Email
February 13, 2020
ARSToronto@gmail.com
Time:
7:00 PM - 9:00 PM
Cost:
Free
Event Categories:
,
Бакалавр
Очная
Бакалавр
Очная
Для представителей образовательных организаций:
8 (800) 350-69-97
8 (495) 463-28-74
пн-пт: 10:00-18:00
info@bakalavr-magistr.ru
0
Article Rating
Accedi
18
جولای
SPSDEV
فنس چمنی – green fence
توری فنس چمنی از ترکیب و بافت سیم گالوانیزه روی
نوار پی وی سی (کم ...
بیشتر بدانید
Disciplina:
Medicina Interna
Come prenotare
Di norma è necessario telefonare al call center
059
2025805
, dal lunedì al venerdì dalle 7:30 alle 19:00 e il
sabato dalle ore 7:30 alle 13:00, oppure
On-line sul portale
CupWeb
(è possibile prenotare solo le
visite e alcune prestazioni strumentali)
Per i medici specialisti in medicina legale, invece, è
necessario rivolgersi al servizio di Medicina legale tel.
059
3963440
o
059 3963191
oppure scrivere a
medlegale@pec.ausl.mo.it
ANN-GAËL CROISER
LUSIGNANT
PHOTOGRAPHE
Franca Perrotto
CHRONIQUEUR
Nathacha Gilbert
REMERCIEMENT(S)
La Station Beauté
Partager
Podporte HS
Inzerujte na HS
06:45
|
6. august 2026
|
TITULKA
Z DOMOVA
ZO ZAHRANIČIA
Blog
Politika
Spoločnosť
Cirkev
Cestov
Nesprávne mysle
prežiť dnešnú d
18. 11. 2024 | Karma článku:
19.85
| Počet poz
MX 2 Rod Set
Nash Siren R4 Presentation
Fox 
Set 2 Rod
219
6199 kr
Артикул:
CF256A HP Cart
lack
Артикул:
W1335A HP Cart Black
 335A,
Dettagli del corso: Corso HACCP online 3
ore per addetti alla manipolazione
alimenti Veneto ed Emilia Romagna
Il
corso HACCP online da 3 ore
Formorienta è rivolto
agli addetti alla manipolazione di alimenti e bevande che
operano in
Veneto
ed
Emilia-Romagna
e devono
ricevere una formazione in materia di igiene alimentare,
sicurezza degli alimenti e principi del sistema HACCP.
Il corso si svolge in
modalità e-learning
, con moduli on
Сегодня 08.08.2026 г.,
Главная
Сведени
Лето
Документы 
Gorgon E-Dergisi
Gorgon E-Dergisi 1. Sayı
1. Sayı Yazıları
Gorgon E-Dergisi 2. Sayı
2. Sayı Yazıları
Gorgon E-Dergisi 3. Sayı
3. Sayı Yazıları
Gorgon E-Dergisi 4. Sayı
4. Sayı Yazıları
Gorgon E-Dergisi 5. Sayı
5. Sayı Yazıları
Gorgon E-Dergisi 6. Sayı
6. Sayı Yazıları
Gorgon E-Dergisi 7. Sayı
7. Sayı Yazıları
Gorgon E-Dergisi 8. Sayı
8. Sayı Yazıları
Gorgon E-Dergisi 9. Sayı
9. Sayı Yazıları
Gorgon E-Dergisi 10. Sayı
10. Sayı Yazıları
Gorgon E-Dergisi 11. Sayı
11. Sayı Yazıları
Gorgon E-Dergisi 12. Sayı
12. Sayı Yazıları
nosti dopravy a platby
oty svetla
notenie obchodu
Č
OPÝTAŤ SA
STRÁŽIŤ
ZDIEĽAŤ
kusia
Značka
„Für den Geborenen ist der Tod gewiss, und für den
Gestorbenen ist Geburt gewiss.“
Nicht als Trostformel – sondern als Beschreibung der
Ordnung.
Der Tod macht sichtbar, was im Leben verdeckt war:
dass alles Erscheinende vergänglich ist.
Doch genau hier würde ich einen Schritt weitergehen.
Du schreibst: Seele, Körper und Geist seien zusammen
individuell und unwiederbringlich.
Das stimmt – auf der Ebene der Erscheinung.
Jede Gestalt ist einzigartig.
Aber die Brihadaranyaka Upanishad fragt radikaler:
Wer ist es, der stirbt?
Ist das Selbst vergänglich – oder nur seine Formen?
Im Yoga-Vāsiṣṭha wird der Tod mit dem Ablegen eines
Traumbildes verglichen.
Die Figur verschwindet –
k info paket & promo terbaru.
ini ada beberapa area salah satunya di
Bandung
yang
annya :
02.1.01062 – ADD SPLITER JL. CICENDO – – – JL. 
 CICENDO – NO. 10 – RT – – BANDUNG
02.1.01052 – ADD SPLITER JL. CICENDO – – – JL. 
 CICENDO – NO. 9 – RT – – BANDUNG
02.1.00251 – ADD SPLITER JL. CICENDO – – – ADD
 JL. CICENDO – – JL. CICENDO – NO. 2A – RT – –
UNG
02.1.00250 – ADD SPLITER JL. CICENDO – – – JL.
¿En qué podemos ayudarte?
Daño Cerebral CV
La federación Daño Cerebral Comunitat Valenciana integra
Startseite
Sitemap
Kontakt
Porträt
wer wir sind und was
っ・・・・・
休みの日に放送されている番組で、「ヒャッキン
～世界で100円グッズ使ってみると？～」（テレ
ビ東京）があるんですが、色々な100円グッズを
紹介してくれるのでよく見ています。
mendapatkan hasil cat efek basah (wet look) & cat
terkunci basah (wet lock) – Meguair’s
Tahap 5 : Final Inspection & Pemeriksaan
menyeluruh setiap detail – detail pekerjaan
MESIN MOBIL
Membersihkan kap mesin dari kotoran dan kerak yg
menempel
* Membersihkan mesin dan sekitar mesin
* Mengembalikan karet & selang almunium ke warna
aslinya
*-*-*
**Activity**. Each record must be repeated exactly as it appears above.

**Answer section**.
Email
February 13, 2020
ARSToronto@gmail.com
Time:
7:00 PM - 9:00 PM
Cost:
Free
Event Categories:
,
Бакалавр
Очная
Бакалавр
Очная
Для представителей образовательных организаций:
8 (800) 350-69-97
8 (495) 463-28-74
пн-пт: 10:00-18:00
info@bakalavr-magistr.ru
0
Article Rating
Accedi
18
جولای
SPSDEV
فنس چمنی – green fence
توری فنس چمنی از ترکیب و بافت سیم گالوانیزه روی
نوار پی وی سی (کم ...
بیشتر بدانید
Disciplina:
Medicina Interna
Come prenotare
Di norma è necessario telefonare al call center
059
2025805
, dal lunedì al venerdì dalle 7:30 alle 19:00 e il
sabato dalle ore 7:30 alle 13:00, oppure
On-line sul portale
CupWeb
(è possibile prenotare solo le
visite e alcune prestazioni strumentali)
Per i medici specialisti in medicina legale, invece, è
necessario rivolgersi al servizio di Medicina legale tel.
059
3963440
o
059 3963191
oppure scrivere a
medlegale@pec.ausl.mo.it
ANN-GAËL CROISER
LUSIGNANT
PHOTOGRAPHE
Franca Perrotto
CHRONIQUEUR
Nathacha Gilbert
REMERCIEMENT(S)
La Station Beauté
Partager
Podporte HS
Inzerujte na HS
06:45
|
6. august 2026
|
TITULKA
Z DOMOVA
ZO ZAHRANIČIA
Blog
Politika
Spoločnosť
Cirkev
Cestov
Nesprávne mysle
prežiť dnešnú d
18. 11. 2024 | Karma článku:
19.85
| Počet poz
MX 2 Rod Set
Nash Siren R4 Presentation
Fox 
Set 2 Rod
219
6199 kr
Артикул:
CF256A HP Cart
lack
Артикул:
W1335A HP Cart Black
 335A,
Dettagli del corso: Corso HACCP online 3
ore per addetti alla manipolazione
alimenti Veneto ed Emilia Romagna
Il
corso HACCP online da 3 ore
Formorienta è rivolto
agli addetti alla manipolazione di alimenti e bevande che
operano in
Veneto
ed
Emilia-Romagna
e devono
ricevere una formazione in materia di igiene alimentare,
sicurezza degli alimenti e principi del sistema HACCP.
Il corso si svolge in
modalità e-learning
, con moduli on
Сегодня 08.08.2026 г.,
Главная
Сведени
Лето
Документы 
Gorgon E-Dergisi
Gorgon E-Dergisi 1. Sayı
1. Sayı Yazıları
Gorgon E-Dergisi 2. Sayı
2. Sayı Yazıları
Gorgon E-Dergisi 3. Sayı
3. Sayı Yazıları
Gorgon E-Dergisi 4. Sayı
4. Sayı Yazıları
Gorgon E-Dergisi 5. Sayı
5. Sayı Yazıları
Gorgon E-Dergisi 6. Sayı
6. Sayı Yazıları
Gorgon E-Dergisi 7. Sayı
7. Sayı Yazıları
Gorgon E-Dergisi 8. Sayı
8. Sayı Yazıları
Gorgon E-Dergisi 9. Sayı
9. Sayı Yazıları
Gorgon E-Dergisi 10. Sayı
10. Sayı Yazıları
Gorgon E-Dergisi 11. Sayı
11. Sayı Yazıları
Gorgon E-Dergisi 12. Sayı
12. Sayı Yazıları
nosti dopravy a platby
oty svetla
notenie obchodu
Č
OPÝTAŤ SA
STRÁŽIŤ
ZDIEĽAŤ
kusia
Značka
„Für den Geborenen ist der Tod gewiss, und für den
Gestorbenen ist Geburt gewiss.“
Nicht als Trostformel – sondern als Beschreibung der
Ordnung.
Der Tod macht sichtbar, was im Leben verdeckt war:
dass alles Erscheinende vergänglich ist.
Doch genau hier würde ich einen Schritt weitergehen.
Du schreibst: Seele, Körper und Geist seien zusammen
individuell und unwiederbringlich.
Das stimmt – auf der Ebene der Erscheinung.
Jede Gestalt ist einzigartig.
Aber die Brihadaranyaka Upanishad fragt radikaler:
Wer ist es, der stirbt?
Ist das Selbst vergänglich – oder nur seine Formen?
Im Yoga-Vāsiṣṭha wird der Tod mit dem Ablegen eines
Traumbildes verglichen.
Die Figur verschwindet –
k info paket & promo terbaru.
ini ada beberapa area salah satunya di
Bandung
yang
annya :
02.1.01062 – ADD SPLITER JL. CICENDO – – – JL. 
 CICENDO – NO. 10 – RT – – BANDUNG
02.1.01052 – ADD SPLITER JL. CICENDO – – – JL. 
 CICENDO – NO. 9 – RT – – BANDUNG
02.1.00251 – ADD SPLITER JL. CICENDO – – – ADD
 JL. CICENDO – – JL. CICENDO – NO. 2A – RT – –
UNG
02.1.00250 – ADD SPLITER JL. CICENDO – – – JL.
¿En qué podemos ayudarte?
Daño Cerebral CV
La federación Daño Cerebral Comunitat Valenciana integra
Startseite
Sitemap
Kontakt
Porträt
wer wir sind und was
っ・・・・・
休みの日に放送されている番組で、「ヒャッキン
～世界で100円グッズ使ってみると？～」（テレ
ビ東京）があるんですが、色々な100円グッズを
紹介してくれるのでよく見ています。
mendapatkan hasil cat efek basah (wet look) & cat
terkunci basah (wet lock) – Meguair’s
Tahap 5 : Final Inspection & Pemeriksaan
menyeluruh setiap detail – detail pekerjaan
MESIN MOBIL
Membersihkan kap mesin dari kotoran dan kerak yg
menempel
* Membersihkan mesin dan sekitar mesin
* Mengembalikan karet & selang almunium ke warna
aslinya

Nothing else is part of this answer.